Pelo que logrei aferir não existe uma unanimidade de posições entre os autores/as que o dicionário congrega. Aqui e ali notam-se discrepâncias de posições, o que não pode surpreender em um dicionário que se pretende crítico. No entanto, existe uma base comum bastante extensa entre o que os vários autores/as vão dizendo, o que talvez mostre haver já certa aproximacão entre as teorias feministas euro-americanas de maior densidade. Mas, continua pairando no ar, penso eu, uma questão teórica de não fácil resposta: as distintas relações existentes na vida social organizada (em especial as de classe, de sexo e de raça) obedecem a algum tipo de hierarquização? Ou, indo avante: que lugar ocupa de fato, neste jogo de relações, o chamado "gênero"? Como fica, neste contexto, o dilema igualdade/diferença?

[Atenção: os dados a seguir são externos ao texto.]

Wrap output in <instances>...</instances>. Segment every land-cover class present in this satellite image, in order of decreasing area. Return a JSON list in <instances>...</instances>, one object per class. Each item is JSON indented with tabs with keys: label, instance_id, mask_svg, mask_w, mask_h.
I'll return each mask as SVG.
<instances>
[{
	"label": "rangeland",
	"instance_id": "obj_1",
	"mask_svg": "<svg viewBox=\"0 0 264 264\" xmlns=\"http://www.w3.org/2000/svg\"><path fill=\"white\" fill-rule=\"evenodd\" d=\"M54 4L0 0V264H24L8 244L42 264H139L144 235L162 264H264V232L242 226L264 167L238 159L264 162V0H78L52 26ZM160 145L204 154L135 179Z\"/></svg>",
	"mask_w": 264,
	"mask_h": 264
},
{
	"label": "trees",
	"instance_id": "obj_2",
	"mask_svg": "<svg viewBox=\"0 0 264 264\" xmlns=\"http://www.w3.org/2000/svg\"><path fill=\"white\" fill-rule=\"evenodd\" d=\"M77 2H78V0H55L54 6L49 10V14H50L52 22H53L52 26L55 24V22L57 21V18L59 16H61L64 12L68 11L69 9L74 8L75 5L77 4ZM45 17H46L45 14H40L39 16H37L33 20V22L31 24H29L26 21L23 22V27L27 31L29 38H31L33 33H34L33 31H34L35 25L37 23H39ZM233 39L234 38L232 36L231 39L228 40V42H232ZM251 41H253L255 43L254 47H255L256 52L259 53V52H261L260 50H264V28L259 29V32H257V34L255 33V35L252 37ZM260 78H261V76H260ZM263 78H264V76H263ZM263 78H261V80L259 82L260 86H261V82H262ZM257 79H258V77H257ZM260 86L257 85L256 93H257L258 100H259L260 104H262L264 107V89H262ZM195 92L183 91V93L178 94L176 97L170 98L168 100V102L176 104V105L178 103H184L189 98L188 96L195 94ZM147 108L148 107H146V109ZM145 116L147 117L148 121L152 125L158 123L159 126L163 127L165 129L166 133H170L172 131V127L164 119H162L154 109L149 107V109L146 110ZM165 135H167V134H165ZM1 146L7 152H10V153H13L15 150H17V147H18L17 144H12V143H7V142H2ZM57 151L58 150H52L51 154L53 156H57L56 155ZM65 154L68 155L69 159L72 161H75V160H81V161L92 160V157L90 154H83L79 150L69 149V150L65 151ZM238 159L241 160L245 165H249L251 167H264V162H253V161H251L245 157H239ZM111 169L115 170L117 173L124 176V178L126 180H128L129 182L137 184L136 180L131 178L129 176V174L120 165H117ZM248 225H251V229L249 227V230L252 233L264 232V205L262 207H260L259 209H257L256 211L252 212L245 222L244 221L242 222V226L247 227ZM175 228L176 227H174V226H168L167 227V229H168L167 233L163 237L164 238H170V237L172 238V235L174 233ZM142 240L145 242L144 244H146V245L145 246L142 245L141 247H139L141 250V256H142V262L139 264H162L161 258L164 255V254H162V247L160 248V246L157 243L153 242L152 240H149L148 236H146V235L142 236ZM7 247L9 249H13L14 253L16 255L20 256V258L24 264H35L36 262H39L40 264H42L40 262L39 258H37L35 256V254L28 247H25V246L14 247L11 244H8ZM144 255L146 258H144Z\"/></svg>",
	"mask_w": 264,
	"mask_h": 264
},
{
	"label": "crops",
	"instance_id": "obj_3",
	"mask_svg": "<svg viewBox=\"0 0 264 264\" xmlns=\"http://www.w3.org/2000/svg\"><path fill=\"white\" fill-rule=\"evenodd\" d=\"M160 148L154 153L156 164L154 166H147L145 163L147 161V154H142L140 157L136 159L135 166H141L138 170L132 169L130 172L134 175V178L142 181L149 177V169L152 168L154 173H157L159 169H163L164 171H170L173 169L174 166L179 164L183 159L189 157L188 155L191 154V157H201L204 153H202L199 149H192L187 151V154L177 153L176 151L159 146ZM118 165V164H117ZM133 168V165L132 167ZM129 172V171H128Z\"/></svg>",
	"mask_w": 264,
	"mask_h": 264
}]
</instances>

3. Uma obra como esta, evidentemente, não visa em primeiro lugar discutir a dimensão que a religião poderia ou deveria ter no complexo quadro do feminismo contemporâneo. Interessante, porém, observar que as organizadoras do dicionário não quiseram deixar inteiramente de fora essa questão, seguramente por a considerarem de importância. Confiaram a eleboração da entrada "religiões" a uma socióloga brasileira, Maria José F. Rosado Nunes, aliás uma das redatoras de nosso Jornal Eletrônico REVER e responsável por este número monográfico consagrado ao tema "Religião e feminismo".
Em breves pinceladas descreverei o que a socióloga brasileira diz sobre essa questão. Maria José coloca-se a priori na posição que é a de todo o dicionário, a sociológica. Para ela, do ponto de vista teórico e metodológico, é preciso ver de um modo sociológicamente dinâmico as relações entre as mulheres e as religiões. As mulheres, dependendo de cada contextuação, tanto podem atuar como força de conservação, aceitando submissamente o que lhes é socialmente imposto, como também como elementos de mudança e força catalizadora de inovação social, econômica e político-cultural.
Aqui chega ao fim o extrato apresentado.